As everyone who has read Goethe or Schiller knows, Schadenfreude is the tendency to maliciously enjoy others’ misfortunes. Although I hate to say so myself, my one virtue is that I do not indulge in this brilliantly named past-time, which so many of my fellow scribes seem to practice. Hence I will not dwell on John (four pizzas) Podhoretz’s resignation from the New York Post in order to run the Likud Party’s mouthpiece, Commentary. New York Post readers have suffered enough without me rubbing it in. Never has such a graceless and awkward writer tortured readers for as long as he has. On the other hand, there were some who out of sheer perversity would read Four Pizzas’ pieces on purpose—a perversion for which Pod’s one-time, long-suffering colleagues at the Washington Times coined a word: Podenfreude, which means taking a delight in his awful column. Engaging in Podenfreude is similar to watching a gruesome car accident. One wonders how much worse can it get in Pod’s new gig, now that Four Pizzas will be preaching to the converted.
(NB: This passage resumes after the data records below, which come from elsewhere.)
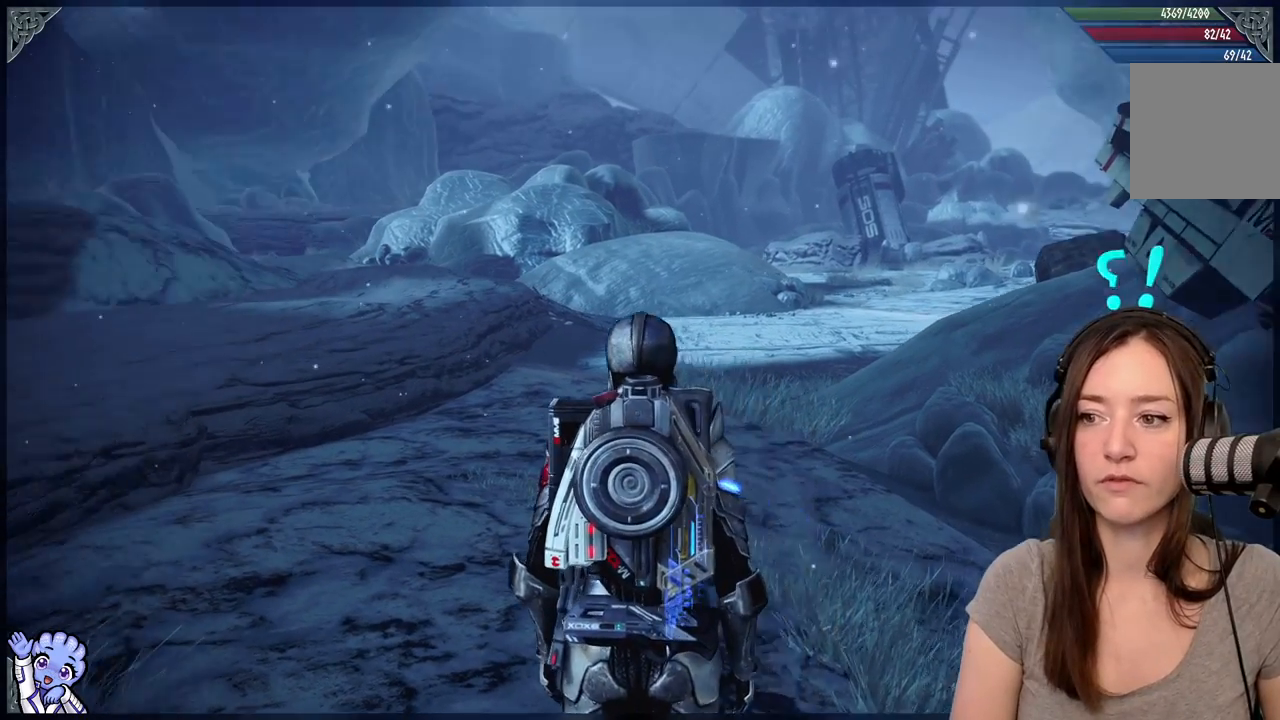
{"buttons": [], "left_stick": "center", "right_stick": "left"}
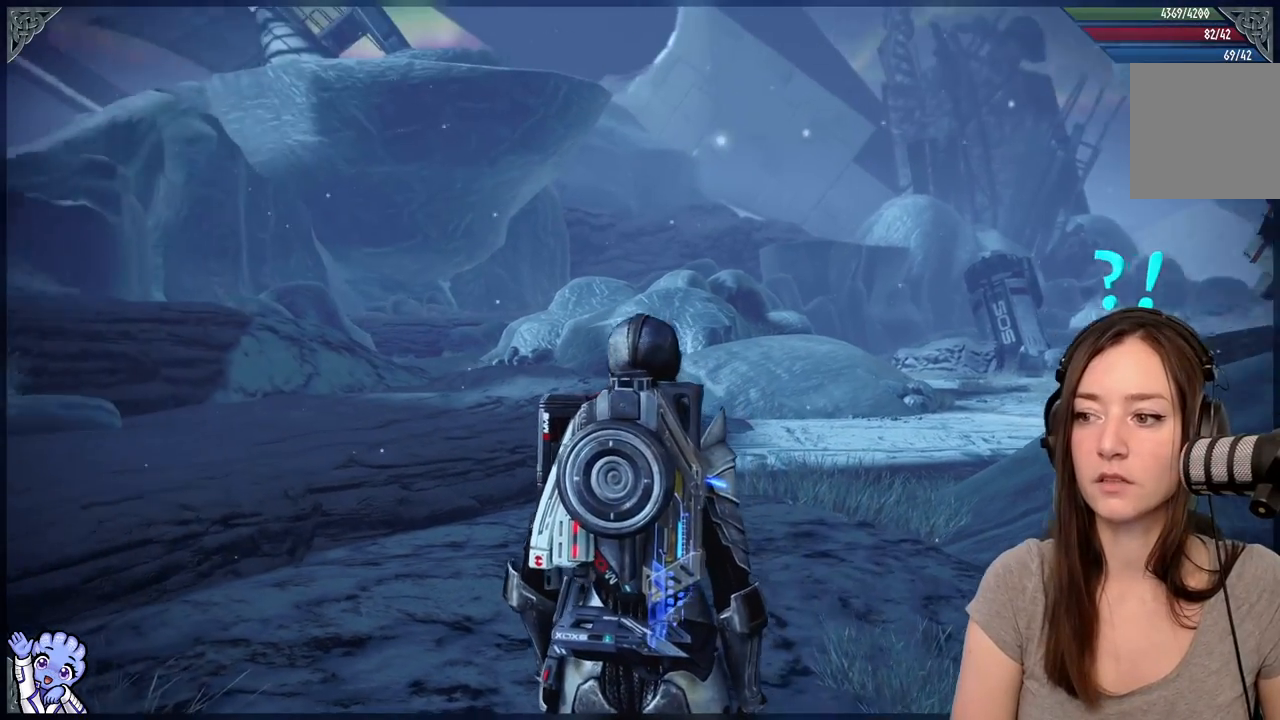
{"buttons": [], "left_stick": "center", "right_stick": "left"}
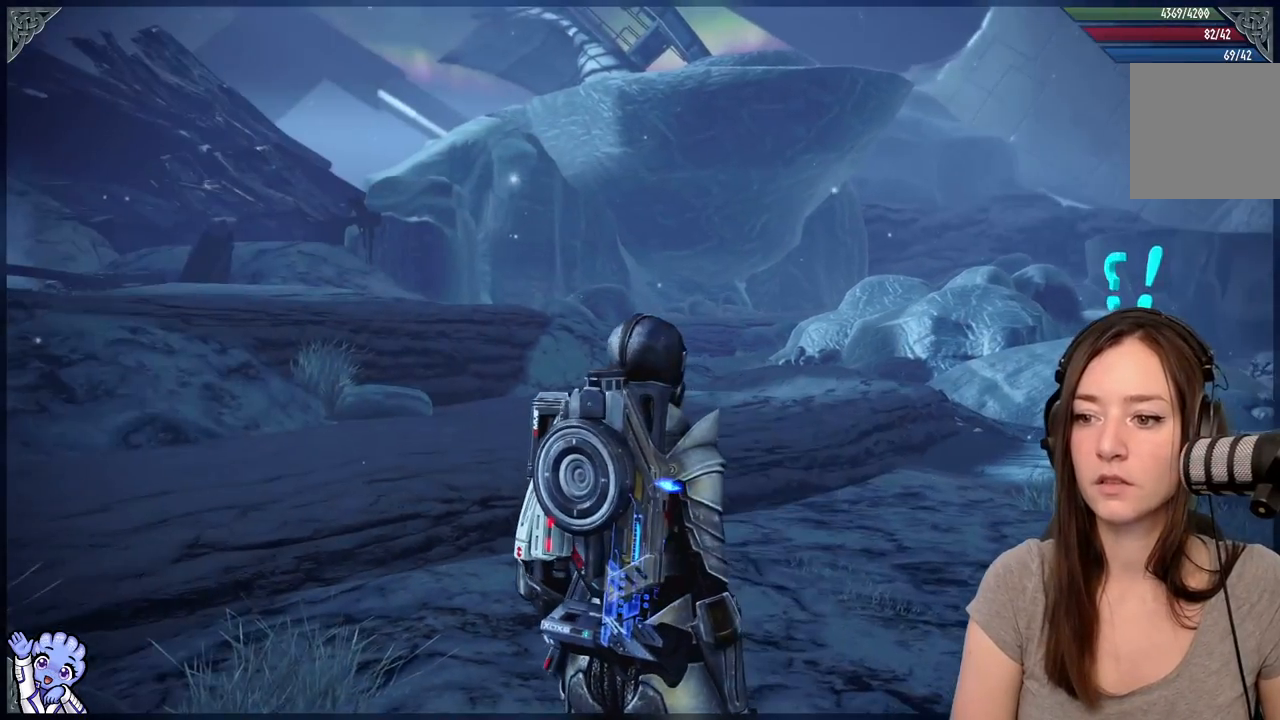
{"buttons": [], "left_stick": "center", "right_stick": "center", "events": [[500, "right_stick", "center"]]}
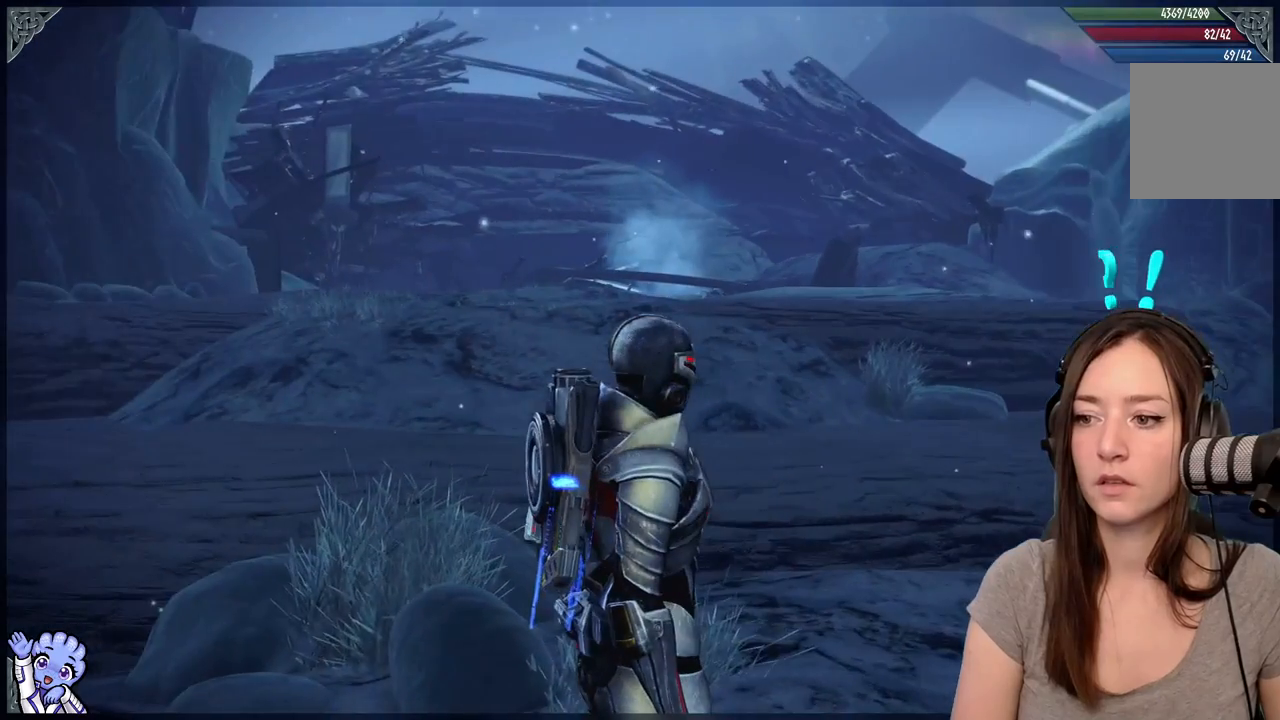
{"buttons": [], "left_stick": "center", "right_stick": "left", "events": [[267, "right_stick", "left"], [400, "R2", "down"], [450, "R2", "up"]]}
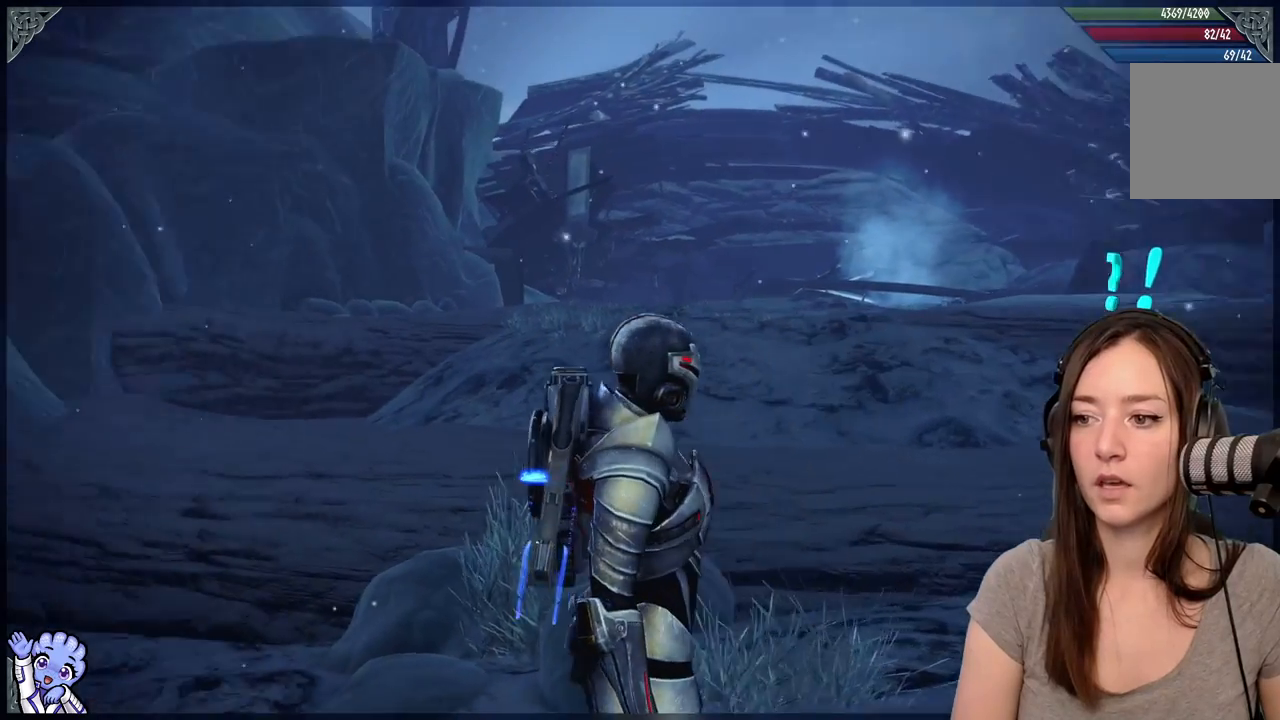
{"buttons": [], "left_stick": "center", "right_stick": "left", "events": []}
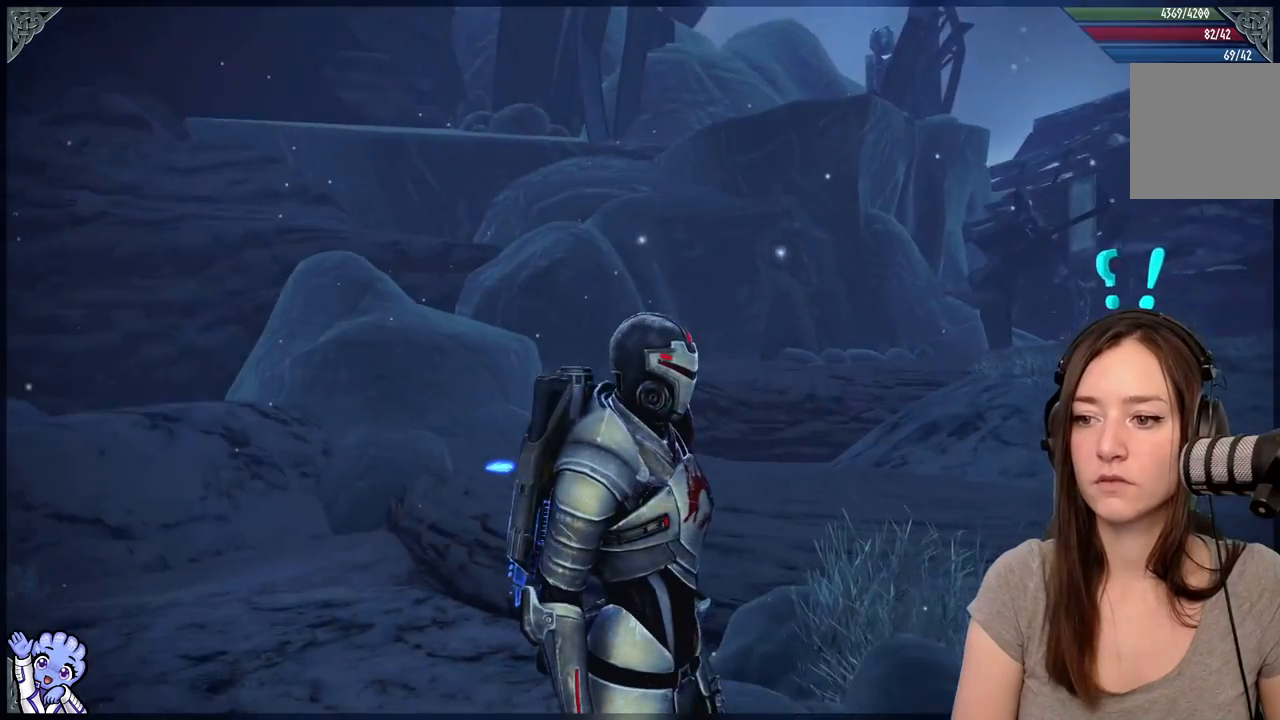
{"buttons": [], "left_stick": "center", "right_stick": "center", "events": [[383, "right_stick", "up-left"], [500, "right_stick", "center"]]}
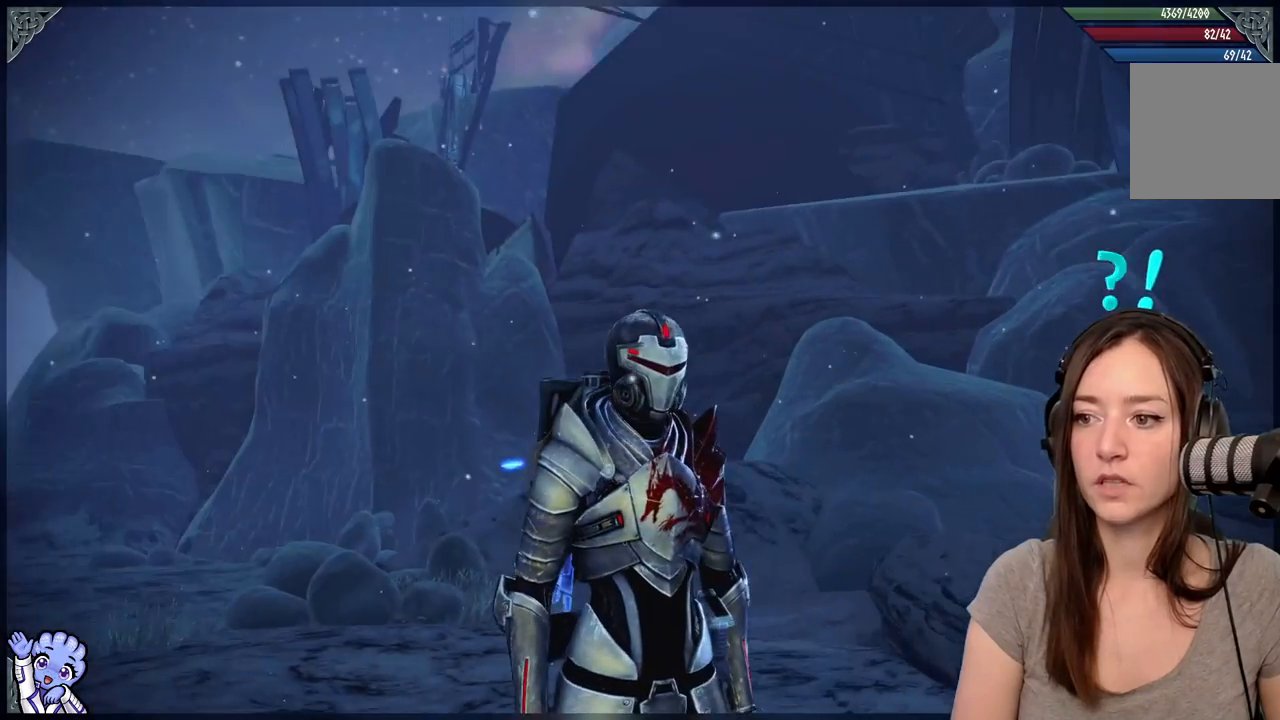
{"buttons": [], "left_stick": "center", "right_stick": "down-left", "events": [[283, "right_stick", "left"], [433, "right_stick", "down-left"]]}
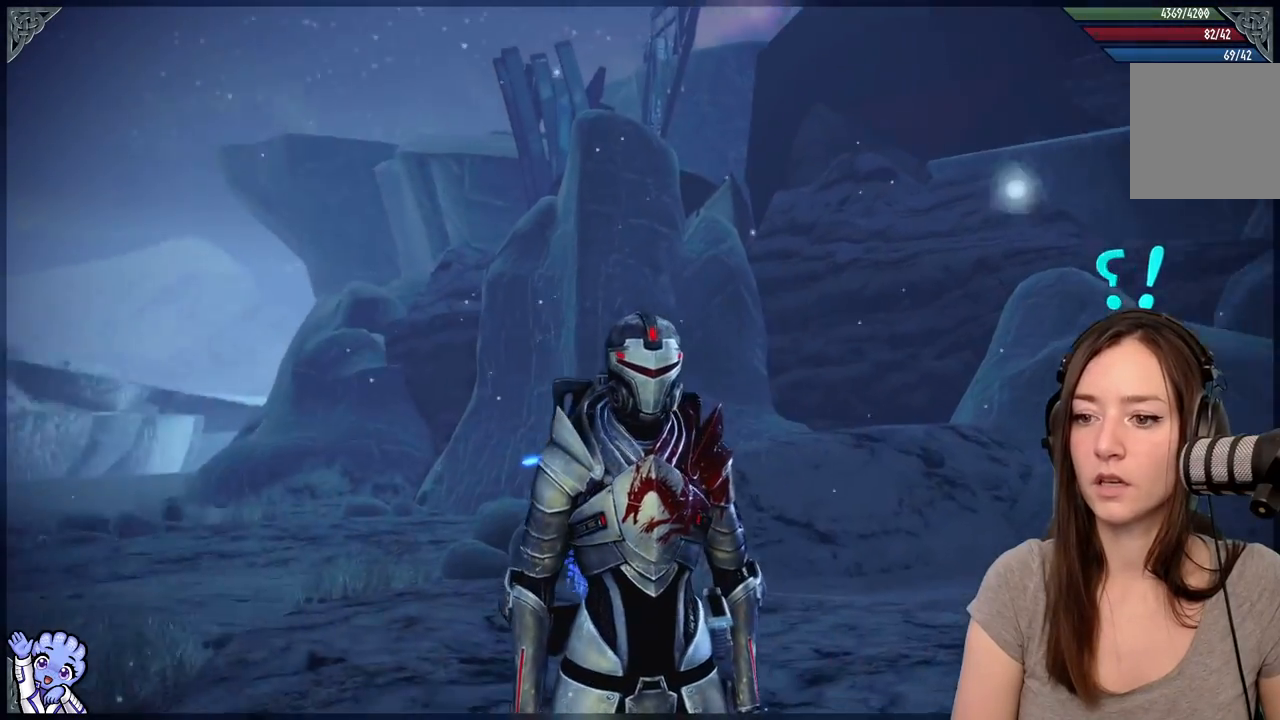
{"buttons": [], "left_stick": "center", "right_stick": "center", "events": [[333, "right_stick", "center"]]}
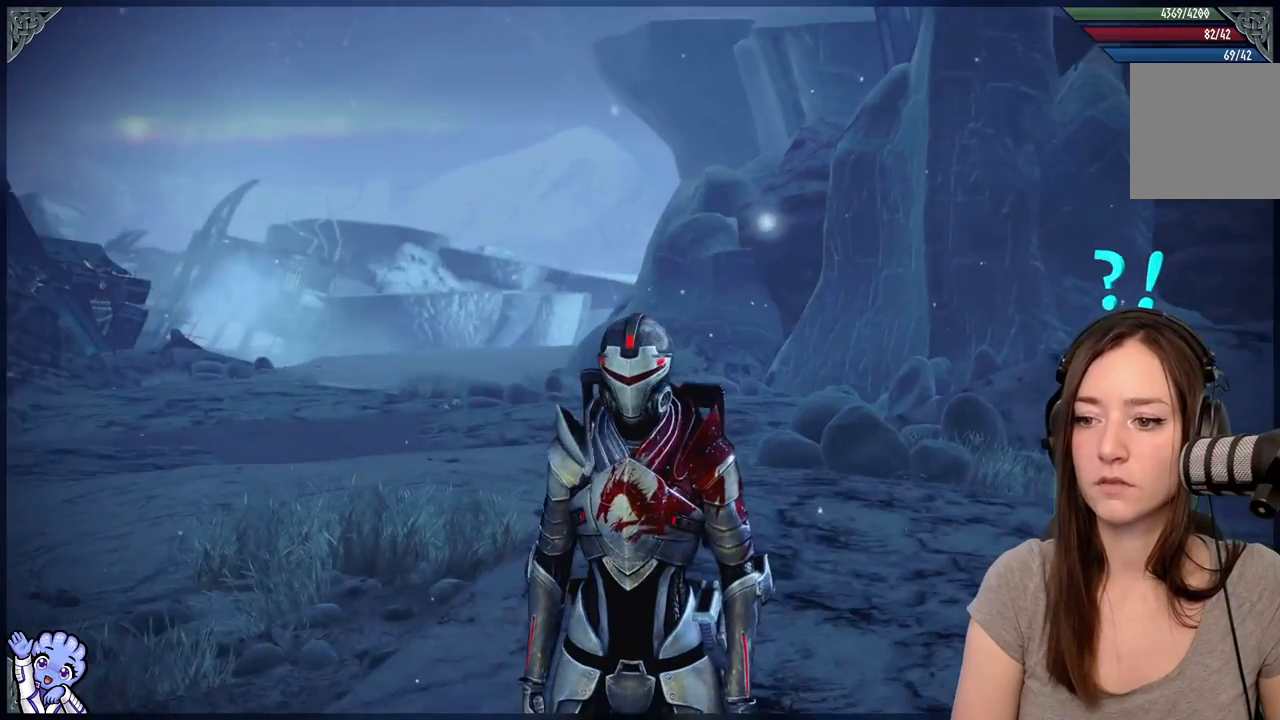
{"buttons": [], "left_stick": "center", "right_stick": "center", "events": [[17, "right_stick", "down-left"], [183, "right_stick", "left"], [467, "right_stick", "center"]]}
In the mid-80s, several wars and many pounds ago, young Pod was known around D.C. as John P. Normanson… after his principle journalistic qualification. Back then, he worked at the Times, which was edited back then by Arnaud de Borchgrave. Of course, Four Pizzas was an embarrassment. Forget his table manners and his inability to speak to the fair sex in a gentlemanly manner. In those pre-politically correct times, he was the kind of slob no one, how matter Christian, could put up with. So Arnaud dubbed him “John P. Normanson,” hoping that people would think he was some kind of Scandinavian peasant and leave it at that. All I can say is, finally, after all these years, I will be able to read the N.Y.  Post editorials again without bursting out in laughter at the spectacle of Four Pizzas posing as a samurai hero.